Member of the Senate
- In office 10 June 1981 – 11 June 1991

Personal details
- Born: 18 August 1925 Valkenburg, Netherlands
- Died: 6 January 2015 (aged 89) Oosterbeek, Netherlands
- Party: Christian Democratic Appeal
- Alma mater: Wageningen University and Research Centre

= Jean Hendriks =

Dutch politician (1925–2015)

Jan Antoon Hubert "Jean" Hendriks (18 August 1925 – 6 January 2015) was a Dutch politician. He served as a member of the Senate of the Netherlands between 1981 and 1991 for the Christian Democratic Appeal. He spent most of his working life at the Nederlandsche Heidemaatschappij, including ten years as its director.

==Career==
Hendriks was born on 18 August 1925 in Valkenburg. His father was the head of a primary school who would later serve in the States of Limburg. Hendriks followed his primary school education in Berg en Terblijt. For his high school education he went to the Henric van Veldeke College in nearby Maastricht, which he finished in May 1943. The next year Hendriks joined the regiment Stoottroepen of Limburg, which he was member of until the end of World War II.

After the war Hendriks went to the National Agricultural College in Wageningen to study Dutch agriculture. He obtained his degree in 1950. He continued studying agricultural sciences and obtained a doctorate in 1956.

Between 1950 and 1956 Hendriks worked for the Welvaartsfonds Suriname where he worked on a project concerning Lelydorp. Hendriks worked in various positions for the Nederlandsche Heidemaatschappij (NHM) between 1957 and 1983. The first six years he was stationed in Congo and later Belgium.
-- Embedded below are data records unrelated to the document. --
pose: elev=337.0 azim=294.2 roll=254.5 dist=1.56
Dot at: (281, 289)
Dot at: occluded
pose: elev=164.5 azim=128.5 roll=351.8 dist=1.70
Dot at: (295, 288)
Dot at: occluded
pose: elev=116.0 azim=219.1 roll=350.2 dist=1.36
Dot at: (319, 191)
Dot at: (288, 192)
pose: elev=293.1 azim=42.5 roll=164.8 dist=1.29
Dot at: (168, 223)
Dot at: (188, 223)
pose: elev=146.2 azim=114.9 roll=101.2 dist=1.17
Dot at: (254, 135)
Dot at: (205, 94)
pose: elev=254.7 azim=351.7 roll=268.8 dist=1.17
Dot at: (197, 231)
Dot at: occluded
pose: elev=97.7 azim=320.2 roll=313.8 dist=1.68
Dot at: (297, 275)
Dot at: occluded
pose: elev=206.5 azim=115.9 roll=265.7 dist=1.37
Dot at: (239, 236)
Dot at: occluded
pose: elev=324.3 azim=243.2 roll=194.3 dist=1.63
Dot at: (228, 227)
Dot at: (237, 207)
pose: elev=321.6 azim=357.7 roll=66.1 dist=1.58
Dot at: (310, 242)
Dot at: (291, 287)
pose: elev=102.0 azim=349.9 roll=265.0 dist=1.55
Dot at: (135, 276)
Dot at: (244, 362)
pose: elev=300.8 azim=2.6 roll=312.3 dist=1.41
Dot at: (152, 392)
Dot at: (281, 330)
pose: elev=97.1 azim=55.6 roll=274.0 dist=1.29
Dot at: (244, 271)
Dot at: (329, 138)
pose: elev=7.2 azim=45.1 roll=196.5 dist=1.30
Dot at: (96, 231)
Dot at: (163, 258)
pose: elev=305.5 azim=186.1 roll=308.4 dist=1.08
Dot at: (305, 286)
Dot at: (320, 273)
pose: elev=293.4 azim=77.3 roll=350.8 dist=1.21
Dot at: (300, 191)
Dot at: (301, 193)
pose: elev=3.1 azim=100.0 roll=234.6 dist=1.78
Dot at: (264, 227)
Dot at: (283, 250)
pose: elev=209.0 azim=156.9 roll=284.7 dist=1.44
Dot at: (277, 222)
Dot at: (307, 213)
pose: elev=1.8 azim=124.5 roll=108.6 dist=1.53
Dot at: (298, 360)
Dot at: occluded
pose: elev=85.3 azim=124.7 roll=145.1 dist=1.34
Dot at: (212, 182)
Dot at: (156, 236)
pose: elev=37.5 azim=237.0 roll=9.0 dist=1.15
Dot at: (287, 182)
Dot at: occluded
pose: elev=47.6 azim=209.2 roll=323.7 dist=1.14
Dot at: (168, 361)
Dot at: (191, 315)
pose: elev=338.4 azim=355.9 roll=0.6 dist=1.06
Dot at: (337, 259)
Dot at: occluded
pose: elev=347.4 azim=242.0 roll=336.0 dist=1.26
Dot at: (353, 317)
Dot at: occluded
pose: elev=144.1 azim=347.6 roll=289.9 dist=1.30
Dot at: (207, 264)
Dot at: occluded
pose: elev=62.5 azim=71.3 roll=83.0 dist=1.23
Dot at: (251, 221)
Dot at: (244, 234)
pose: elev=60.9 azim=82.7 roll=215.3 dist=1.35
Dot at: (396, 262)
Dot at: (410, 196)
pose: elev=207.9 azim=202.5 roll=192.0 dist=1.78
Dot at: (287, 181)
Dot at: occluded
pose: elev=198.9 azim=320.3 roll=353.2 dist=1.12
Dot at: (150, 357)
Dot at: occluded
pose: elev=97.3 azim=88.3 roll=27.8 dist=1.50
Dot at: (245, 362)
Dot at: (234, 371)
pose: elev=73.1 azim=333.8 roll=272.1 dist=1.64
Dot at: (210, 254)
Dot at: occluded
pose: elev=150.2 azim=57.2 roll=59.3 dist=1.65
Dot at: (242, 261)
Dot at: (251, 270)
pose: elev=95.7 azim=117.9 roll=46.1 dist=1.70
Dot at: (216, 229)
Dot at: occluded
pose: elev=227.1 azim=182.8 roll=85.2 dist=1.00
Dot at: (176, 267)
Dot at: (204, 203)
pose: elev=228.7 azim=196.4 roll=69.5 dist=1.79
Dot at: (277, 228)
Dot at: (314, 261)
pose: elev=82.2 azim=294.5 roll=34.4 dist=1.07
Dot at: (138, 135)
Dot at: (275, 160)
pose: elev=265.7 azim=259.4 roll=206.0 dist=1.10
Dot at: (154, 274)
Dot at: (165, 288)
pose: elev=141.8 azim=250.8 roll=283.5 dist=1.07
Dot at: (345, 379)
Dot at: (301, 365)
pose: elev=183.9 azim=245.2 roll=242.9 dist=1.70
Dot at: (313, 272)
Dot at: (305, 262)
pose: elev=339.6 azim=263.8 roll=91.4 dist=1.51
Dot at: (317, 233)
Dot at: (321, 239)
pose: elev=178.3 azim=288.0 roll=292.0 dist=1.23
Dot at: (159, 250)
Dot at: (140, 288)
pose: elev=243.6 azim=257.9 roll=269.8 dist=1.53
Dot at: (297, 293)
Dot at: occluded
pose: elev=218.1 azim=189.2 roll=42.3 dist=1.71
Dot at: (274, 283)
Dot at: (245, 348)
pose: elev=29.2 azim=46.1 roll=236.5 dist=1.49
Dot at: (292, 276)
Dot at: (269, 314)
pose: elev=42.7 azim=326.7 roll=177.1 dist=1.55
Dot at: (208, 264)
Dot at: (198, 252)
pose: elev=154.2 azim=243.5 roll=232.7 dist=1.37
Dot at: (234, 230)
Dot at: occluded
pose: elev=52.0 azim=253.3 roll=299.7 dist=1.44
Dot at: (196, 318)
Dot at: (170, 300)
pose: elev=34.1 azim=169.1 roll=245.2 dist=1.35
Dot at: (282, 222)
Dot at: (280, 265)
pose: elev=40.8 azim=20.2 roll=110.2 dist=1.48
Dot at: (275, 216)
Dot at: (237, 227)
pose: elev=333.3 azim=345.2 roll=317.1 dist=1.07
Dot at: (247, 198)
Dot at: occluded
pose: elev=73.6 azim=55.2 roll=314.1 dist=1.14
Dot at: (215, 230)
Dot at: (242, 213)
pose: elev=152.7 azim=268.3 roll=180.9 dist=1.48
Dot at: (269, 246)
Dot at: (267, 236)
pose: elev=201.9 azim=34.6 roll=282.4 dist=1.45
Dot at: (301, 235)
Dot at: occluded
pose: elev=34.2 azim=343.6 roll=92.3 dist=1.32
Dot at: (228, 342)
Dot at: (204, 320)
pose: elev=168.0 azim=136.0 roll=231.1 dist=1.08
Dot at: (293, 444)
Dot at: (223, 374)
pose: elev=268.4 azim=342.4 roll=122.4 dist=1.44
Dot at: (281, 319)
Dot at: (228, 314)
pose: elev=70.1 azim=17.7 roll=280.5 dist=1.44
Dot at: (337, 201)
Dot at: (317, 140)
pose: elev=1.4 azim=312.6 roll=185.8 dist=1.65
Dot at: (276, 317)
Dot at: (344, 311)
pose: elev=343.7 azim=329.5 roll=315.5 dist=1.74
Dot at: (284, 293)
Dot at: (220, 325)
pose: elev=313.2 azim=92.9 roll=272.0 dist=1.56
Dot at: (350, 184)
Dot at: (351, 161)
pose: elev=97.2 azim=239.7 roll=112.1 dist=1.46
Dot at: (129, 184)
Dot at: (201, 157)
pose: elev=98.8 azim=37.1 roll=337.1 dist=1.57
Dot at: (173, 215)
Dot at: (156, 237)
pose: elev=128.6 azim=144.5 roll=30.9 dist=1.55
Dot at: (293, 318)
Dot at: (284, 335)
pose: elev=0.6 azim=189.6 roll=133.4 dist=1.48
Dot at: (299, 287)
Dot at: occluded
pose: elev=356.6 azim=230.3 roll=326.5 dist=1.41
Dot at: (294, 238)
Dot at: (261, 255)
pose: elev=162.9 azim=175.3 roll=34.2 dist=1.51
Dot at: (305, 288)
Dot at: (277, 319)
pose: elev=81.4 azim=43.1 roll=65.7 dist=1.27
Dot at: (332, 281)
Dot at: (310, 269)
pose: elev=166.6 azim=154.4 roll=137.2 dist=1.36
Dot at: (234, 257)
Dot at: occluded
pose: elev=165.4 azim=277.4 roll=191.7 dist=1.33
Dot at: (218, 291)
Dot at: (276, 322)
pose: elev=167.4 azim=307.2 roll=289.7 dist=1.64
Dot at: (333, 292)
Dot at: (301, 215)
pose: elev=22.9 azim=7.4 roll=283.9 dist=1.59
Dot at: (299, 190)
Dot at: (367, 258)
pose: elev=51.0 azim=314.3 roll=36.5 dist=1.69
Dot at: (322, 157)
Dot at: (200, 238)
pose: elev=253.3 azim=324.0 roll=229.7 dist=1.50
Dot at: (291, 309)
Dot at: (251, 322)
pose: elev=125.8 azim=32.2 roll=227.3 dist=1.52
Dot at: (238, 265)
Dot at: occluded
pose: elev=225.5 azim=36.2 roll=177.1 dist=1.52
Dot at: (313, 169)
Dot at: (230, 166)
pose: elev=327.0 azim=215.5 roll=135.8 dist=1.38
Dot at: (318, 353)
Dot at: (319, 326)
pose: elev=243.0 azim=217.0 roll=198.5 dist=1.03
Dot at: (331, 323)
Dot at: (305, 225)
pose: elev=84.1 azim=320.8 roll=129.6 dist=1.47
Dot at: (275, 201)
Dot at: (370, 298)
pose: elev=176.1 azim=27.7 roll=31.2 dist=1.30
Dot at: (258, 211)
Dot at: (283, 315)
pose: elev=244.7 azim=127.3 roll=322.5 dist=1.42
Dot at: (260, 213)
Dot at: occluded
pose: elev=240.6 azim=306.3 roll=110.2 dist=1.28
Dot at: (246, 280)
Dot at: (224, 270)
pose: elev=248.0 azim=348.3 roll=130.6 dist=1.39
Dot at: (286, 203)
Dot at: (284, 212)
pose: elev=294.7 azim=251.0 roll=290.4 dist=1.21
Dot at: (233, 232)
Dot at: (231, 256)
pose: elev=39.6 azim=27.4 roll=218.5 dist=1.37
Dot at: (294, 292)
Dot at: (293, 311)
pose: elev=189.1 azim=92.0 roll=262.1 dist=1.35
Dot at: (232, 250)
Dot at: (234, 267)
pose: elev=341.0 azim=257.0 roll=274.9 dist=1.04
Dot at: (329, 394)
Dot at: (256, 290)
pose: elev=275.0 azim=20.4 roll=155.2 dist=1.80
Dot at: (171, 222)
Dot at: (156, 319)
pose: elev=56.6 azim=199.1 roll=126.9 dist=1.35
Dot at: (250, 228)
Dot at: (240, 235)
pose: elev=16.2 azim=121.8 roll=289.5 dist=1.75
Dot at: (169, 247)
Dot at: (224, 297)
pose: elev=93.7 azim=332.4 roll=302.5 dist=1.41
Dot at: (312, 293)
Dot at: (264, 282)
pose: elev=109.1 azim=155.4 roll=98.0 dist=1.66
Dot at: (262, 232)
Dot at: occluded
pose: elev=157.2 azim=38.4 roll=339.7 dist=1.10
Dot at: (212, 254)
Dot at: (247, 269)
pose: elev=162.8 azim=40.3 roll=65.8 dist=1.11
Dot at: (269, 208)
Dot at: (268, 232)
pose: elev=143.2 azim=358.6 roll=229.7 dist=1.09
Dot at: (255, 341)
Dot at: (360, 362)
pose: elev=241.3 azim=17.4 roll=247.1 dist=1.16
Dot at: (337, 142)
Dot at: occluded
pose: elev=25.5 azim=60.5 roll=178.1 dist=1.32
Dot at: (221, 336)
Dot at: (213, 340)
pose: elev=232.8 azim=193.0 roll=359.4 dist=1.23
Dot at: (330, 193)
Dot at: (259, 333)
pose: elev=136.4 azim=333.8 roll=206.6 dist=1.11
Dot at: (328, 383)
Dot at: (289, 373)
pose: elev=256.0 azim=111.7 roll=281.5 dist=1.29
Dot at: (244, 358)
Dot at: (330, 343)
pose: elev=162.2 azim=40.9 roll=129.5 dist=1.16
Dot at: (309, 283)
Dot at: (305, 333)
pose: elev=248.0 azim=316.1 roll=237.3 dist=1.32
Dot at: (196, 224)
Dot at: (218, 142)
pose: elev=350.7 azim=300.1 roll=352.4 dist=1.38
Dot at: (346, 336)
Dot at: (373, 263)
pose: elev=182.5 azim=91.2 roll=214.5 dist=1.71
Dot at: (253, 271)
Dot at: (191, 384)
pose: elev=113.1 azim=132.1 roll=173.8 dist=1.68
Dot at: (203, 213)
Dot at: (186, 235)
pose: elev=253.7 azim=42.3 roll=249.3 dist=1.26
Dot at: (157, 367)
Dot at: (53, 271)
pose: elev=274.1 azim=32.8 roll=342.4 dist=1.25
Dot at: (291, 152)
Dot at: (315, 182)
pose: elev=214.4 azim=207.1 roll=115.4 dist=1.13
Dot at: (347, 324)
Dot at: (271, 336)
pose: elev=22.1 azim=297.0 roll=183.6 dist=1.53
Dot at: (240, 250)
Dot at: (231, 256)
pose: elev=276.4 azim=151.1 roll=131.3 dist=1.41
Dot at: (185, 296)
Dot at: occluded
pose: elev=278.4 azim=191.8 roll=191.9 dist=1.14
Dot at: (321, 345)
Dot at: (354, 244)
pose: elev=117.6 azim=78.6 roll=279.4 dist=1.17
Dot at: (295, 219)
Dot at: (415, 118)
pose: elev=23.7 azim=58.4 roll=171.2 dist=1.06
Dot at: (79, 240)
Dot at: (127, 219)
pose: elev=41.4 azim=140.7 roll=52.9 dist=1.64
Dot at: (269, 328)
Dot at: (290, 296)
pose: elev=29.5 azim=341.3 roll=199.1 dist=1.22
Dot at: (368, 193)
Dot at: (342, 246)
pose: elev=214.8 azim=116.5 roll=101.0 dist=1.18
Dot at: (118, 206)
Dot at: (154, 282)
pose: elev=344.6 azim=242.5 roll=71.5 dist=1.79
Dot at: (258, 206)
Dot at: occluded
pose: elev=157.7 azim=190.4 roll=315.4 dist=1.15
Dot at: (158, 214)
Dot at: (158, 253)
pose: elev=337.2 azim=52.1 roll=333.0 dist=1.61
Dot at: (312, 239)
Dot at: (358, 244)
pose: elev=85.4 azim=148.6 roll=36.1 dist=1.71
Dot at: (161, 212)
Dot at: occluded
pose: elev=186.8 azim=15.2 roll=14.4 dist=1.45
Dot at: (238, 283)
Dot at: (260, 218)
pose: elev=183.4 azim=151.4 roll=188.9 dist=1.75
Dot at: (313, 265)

Between 1973 and 1983 he was director of the Nederlandsche Heidemaatschappij association, which had been split off from the commercial part of the NHM. Hendriks subsequently became director of the International Institute for Land Reclamation, which he would stay until September 1990. During the 1970s Hendriks also served as chairman of the Nederlands Instituut van Landbouwkundig Ingenieurs (Netherlands Institute of Agricultural Engineers).

On 10 June 1981 Hendriks became member of the Senate for the Christian Democratic Appeal. In the Senate he became the party spokesperson for higher education and agriculture. He served until 11 June 1991.

Hendriks was made an officer in the Order of Orange-Nassau on 29 April 1992. He died on 6 January 2015 in Oosterbeek, aged 89.